*** Data listing ***

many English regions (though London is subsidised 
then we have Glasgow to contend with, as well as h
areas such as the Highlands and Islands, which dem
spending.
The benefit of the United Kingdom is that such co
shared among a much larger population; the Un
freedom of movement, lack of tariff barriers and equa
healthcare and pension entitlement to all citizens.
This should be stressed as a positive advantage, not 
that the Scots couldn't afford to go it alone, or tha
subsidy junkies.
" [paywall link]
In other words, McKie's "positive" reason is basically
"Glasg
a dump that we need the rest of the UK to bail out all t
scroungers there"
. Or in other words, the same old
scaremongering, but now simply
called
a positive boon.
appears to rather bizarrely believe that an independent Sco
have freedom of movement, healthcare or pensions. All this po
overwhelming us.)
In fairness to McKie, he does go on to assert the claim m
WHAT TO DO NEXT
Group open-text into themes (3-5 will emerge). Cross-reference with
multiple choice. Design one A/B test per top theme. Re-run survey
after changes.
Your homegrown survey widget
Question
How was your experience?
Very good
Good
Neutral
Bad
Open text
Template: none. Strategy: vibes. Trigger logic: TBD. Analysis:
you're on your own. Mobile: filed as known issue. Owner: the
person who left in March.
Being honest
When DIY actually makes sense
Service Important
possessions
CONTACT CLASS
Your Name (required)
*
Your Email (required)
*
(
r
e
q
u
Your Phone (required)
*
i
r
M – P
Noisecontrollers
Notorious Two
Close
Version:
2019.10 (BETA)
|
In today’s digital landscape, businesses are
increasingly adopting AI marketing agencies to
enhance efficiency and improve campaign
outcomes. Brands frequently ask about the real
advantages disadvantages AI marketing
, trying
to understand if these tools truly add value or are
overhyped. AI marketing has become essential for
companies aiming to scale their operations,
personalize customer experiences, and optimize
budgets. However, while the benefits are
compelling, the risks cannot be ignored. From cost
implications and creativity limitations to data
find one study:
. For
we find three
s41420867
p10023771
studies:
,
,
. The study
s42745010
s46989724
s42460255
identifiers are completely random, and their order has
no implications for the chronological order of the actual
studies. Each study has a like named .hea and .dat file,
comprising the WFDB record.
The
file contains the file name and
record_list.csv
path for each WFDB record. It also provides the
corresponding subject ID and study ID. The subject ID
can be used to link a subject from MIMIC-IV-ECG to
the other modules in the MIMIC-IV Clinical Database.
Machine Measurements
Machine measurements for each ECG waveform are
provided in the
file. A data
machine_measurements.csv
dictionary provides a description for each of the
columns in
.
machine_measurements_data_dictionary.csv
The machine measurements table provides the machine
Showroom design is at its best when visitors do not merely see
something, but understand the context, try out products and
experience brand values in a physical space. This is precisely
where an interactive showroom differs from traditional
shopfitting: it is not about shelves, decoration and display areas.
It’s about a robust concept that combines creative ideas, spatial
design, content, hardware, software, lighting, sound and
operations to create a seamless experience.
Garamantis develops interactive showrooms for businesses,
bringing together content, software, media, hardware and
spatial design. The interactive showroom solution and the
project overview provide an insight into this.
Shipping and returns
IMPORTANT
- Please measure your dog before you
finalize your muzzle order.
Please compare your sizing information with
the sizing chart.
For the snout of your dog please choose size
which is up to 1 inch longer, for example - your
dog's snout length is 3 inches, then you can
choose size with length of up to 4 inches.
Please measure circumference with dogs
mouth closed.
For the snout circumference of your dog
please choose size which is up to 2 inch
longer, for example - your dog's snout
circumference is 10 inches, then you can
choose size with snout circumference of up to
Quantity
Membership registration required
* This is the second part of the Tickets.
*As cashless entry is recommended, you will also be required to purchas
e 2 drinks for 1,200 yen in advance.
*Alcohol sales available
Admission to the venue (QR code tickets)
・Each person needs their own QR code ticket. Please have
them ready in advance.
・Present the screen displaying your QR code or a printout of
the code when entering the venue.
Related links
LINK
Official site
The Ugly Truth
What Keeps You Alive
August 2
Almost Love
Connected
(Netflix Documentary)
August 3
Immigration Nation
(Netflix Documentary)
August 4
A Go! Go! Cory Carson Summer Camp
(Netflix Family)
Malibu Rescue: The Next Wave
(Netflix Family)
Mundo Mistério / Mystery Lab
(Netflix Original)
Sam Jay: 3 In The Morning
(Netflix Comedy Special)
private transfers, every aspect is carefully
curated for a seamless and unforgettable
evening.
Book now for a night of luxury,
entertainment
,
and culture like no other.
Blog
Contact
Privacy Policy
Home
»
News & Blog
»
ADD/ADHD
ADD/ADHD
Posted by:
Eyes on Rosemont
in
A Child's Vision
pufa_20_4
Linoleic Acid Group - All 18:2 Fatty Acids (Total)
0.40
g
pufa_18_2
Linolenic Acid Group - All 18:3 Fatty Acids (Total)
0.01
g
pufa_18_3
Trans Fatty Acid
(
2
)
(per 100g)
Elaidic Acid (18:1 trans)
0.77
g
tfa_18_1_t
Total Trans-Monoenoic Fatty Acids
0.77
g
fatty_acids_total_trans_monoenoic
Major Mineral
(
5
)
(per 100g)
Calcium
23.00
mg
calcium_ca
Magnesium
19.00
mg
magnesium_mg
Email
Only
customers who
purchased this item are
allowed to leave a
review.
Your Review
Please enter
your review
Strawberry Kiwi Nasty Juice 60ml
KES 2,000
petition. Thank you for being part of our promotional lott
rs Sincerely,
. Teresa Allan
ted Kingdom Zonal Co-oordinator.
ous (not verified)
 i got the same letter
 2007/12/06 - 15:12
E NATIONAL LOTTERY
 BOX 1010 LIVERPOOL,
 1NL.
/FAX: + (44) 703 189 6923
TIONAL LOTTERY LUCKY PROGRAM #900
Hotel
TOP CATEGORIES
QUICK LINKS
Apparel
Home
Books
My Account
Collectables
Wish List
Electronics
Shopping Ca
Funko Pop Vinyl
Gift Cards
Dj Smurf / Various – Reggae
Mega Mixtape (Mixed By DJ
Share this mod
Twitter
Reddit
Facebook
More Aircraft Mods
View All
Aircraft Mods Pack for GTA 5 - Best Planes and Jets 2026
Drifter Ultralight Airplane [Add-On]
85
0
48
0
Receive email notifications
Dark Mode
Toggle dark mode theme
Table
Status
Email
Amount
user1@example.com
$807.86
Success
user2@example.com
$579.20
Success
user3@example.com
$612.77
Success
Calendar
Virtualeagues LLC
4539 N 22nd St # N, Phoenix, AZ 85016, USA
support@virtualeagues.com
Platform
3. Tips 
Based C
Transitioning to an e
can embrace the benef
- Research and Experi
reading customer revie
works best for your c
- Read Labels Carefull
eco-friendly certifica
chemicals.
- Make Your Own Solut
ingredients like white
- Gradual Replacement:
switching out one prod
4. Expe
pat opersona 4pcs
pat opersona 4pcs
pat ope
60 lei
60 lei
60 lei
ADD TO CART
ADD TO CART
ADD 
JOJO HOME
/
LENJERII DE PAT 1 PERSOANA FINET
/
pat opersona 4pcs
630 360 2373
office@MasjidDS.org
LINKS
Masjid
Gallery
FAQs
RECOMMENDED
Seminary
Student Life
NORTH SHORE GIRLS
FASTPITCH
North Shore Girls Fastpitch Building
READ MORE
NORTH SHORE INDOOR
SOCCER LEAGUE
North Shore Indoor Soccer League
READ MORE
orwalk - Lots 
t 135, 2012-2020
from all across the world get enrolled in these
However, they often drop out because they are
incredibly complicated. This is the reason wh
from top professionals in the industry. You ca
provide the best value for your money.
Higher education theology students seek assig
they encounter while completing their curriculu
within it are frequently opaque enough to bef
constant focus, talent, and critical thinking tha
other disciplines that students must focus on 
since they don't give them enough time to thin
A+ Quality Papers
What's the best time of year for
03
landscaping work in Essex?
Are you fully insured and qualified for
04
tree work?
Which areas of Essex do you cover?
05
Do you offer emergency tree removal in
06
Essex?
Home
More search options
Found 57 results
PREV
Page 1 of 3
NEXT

***

Track down all lines above with the string "implications" and copy them.

implications and creativity limitations to data
no implications for the chronological order of the actual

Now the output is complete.